Et concrètement, qu'avez-vous fait?

Je viens de faire un titre appelé " Djou" , l'ennemi, pour dire aux gens que la faim existe et ça n'arrive pas seulement qu'aux autres. Je crois dans cette chanson j'ai tout expliqué ceque avoir faim peut faire à l'individu humain. C'est terrible. Avant de parler de quoi que ce soit pour un être humain, c'est d'abord le manger. Ca fait partir des besoins primordiaux. Quand on peut manger à sa faim, c'est le premier pas vers la liberté. Et je dénonce aussi quand par exemple il y a des aides dans les pays africains et dans d'autres, ceux qui prennent cela pour vendre ou pour leurs propres fins. Les necessiteux n'ont rien. En tout cas on a tout fait, on s'est battu même en Scandinavie j'ai fait des concerts et les organisateurs de concerts qui me donnent une partie de leurs entrées pour remettre à la FAO.

Est-ce que vous faites vous même des concerts pour lever des fonds au compte de la FAO?

Ah Oui, plusieurs fois!

Vous êtes à New York pour participer au FEST 2005. Qu'est-ce que ça représente pour vous?

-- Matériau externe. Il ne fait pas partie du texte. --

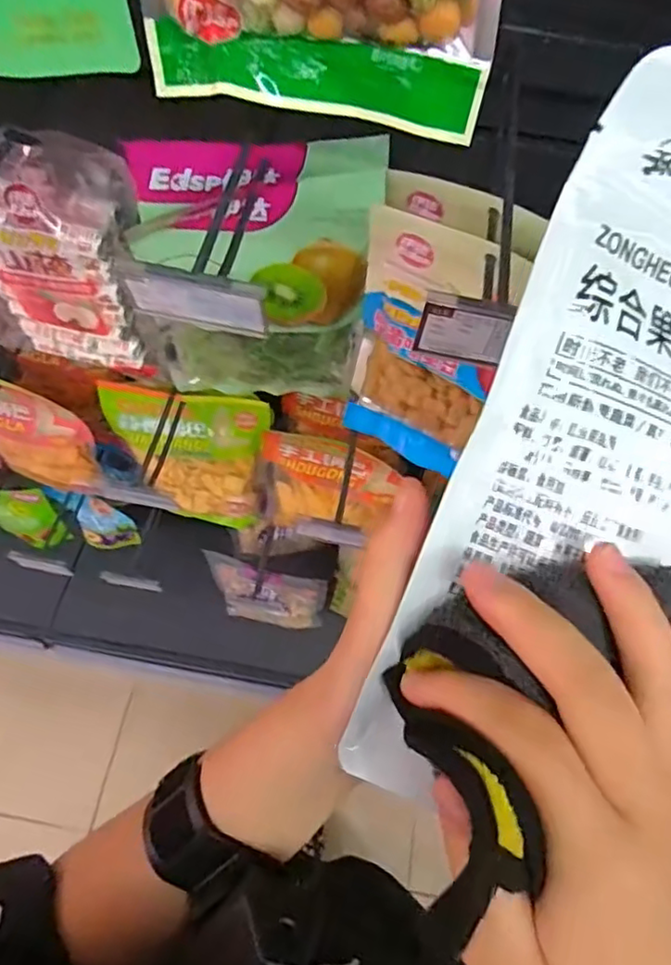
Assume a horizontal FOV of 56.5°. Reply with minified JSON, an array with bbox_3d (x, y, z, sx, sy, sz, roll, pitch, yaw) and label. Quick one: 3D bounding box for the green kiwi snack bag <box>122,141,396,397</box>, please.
[{"bbox_3d":[-0.065,-0.150,0.513,0.175,0.245,0.058,-2,62,-4],"label":"green kiwi snack bag"}]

Il est temps! D'autant plus que l'album est classé sur Amazon.com comme meilleur album de la musique internationale et je pense que c'est mérité.

Vous avez eu une carrière remarquable, vous restez parmi les plus grands porteurs du flambeau de la culture africaine au niveau international . Lorsque vous regardez votre carrière en arrière, et toute votre vie artistique, que vous dites-vous?

Quand je regarde ma vie, je trouve que je ne suis pas trop pressé. Je suis a l'aise, je ne me presse pas, je vais à mon pas . Quand je travaille, c'est derrière une option. Je ne travaille pas pas pour rien. Quand je fais un album, c'est avec un projet artistique. Donc je vois que le bilan est positif s'il faut tirer un bilan, car aujourd'hui beaucoup d'artistes africains et européens jouent la cora et ça j'en suis heureux! J'ai ouvert une brèche pour la musique africaine sur le monde en quelque sorte. Et ça je suis très très heureux que jusqu'a présent je joue encore, je tourne bien à travers le monde, j'ai mon public, j'ai mon monde, et je l'ai fait non seulement pour moi mais pour la musique africaine aussi. C'est pourquoi le travail est dur. Mais toujours ils faut faire quelque chose pour aider aussi les autres. C'est très important et c'est l'histoire de Mory Kanté (rires)

Et la retraite. S'annonce-t-elle à l'horizon ou alors ça peut encore attendre?

Ah! Moi je jouerai la cora jusqu'à l'âge de 90 ans (rires) Je veux être le "vieux joueur de cora", sinon le plus vieux au monde.